Semantic architecture defines the organized system of entities, definitions, source hierarchy, exclusions, and machine-readable artifacts. Entity disambiguation separates the target from adjacent identities. Entity collision names the failure state where that separation collapses. Semantic neighborhood names the adjacent context that influences interpretation. Semantic contamination names the moment when that neighborhood leaks into the target. Framing stability tests whether the intended role persists. Cross-system coherence compares that role across systems. Interpretive drift observes how the representation changes over time.

Together, these terms form the identity-stability layer of interpretive governance. They should be used before adding new pages, schemas, citations, or backlinks, because amplification can worsen a collision when the underlying frame is unstable.

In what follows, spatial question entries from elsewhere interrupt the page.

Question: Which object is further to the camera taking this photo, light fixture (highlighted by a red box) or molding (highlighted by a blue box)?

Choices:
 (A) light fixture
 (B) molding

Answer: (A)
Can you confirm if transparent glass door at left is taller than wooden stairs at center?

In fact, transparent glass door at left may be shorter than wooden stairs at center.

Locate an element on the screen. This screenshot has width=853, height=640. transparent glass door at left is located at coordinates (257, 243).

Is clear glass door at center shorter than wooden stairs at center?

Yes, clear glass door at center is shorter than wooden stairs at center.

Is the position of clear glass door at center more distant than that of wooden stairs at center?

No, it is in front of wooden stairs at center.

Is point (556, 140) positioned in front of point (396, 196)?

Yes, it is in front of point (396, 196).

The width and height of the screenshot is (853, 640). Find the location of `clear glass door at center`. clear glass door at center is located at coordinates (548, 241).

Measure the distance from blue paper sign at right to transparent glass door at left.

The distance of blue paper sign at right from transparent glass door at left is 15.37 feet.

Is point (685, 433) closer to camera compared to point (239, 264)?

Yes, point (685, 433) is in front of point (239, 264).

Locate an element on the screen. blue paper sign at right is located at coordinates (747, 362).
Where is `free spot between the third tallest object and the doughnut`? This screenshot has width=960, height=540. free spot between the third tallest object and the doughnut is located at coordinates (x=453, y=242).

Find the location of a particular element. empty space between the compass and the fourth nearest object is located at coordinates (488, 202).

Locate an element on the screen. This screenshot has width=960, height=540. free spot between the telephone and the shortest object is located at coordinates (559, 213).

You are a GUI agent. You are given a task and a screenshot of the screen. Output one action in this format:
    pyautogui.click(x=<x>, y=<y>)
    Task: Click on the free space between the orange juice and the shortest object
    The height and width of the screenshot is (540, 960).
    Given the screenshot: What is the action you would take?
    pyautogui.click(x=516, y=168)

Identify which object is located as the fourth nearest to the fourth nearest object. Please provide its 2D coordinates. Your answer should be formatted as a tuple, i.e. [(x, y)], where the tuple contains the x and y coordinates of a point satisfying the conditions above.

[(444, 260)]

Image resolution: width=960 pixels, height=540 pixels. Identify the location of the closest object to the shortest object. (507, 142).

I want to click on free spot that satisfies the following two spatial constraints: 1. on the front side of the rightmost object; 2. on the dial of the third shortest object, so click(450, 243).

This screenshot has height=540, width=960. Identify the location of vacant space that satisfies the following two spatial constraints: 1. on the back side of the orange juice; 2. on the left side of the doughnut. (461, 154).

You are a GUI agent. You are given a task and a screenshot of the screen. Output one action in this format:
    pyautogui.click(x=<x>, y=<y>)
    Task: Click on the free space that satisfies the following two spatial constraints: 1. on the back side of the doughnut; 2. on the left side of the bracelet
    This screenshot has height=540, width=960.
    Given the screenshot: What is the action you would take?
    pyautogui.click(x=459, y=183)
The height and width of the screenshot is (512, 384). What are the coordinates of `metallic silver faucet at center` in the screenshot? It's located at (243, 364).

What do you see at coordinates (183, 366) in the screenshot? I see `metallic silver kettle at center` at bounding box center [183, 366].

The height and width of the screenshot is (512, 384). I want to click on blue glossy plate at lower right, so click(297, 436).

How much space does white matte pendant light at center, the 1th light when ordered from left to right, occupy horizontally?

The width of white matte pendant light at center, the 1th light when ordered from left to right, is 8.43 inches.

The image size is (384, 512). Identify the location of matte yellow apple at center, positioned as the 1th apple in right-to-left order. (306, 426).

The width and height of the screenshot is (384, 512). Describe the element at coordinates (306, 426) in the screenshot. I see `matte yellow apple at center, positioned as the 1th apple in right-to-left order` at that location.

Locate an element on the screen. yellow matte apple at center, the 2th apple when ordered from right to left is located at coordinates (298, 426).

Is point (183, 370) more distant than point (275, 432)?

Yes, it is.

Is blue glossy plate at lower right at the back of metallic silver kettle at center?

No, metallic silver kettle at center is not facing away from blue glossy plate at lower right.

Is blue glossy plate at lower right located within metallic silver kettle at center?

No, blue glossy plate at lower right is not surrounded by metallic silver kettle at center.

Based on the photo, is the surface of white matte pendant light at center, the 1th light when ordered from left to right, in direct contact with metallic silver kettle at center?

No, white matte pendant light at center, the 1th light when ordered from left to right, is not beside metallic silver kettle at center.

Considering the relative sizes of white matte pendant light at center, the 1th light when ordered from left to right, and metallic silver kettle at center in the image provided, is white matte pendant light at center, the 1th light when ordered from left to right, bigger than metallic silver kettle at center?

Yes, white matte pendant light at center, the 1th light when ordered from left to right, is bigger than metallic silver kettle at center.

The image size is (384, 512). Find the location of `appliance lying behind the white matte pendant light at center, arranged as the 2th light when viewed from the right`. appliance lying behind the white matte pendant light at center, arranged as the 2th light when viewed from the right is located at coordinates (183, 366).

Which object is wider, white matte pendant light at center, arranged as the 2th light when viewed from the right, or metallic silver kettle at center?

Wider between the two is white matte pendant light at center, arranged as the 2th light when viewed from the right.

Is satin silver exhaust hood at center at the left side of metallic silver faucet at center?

Phase 13 routing layer: service audits and market entry points

Phase 13 adds a service-facing routing layer for audit demand: LLM visibility audit, AI answer audit, AI brand representation audit, representation gap audit, AI citation analysis, AI source mapping, comparative audits, drift detection, pre-launch semantic analysis, interpretive risk assessment, and independent reporting.

These terms should be treated as market entry points. They capture real demand, then route the work toward canon, source hierarchy, evidence, answer legitimacy, auditability, and correction resorption.

How to read this lexical family

This family defines the architecture of entity stability. It asks whether a person, brand, doctrine, service or concept can remain distinct across systems, query forms and neighboring meanings. Stability is not created by naming alone. It is created by disambiguation, boundaries, entity relations, canonical routes and repeated coherent signals.

Semantic architecture is the structural layer. Entity disambiguation separates the target from similar entities. Entity collision describes where systems merge what should remain distinct. Semantic neighborhood and contamination explain how nearby meanings influence reconstruction. Framing stability and cross-system coherence test whether the target remains intelligible over time.

Typical misreadings

The first mistake is to treat entity work as schema markup only. Structured data can help, but it cannot compensate for a corpus that sends contradictory signals, lacks boundaries or fails to define the entity’s role.

The second mistake is to treat coherence as repetition. Repeating the same phrase across pages can reinforce meaning, but it can also create thin duplication if the site does not explain relations, exclusions and contexts of use.

Use in audit and routing

Use this family when a site is visible but misclassified, when a brand is conflated with a competitor, when a doctrine is confused with a market label or when an entity appears differently across answer engines.

For routing, this family supports semantic architecture, entity disambiguation, reduction of semantic collisions, representation gap audits and durable interpretive presence. Its function is structural coherence.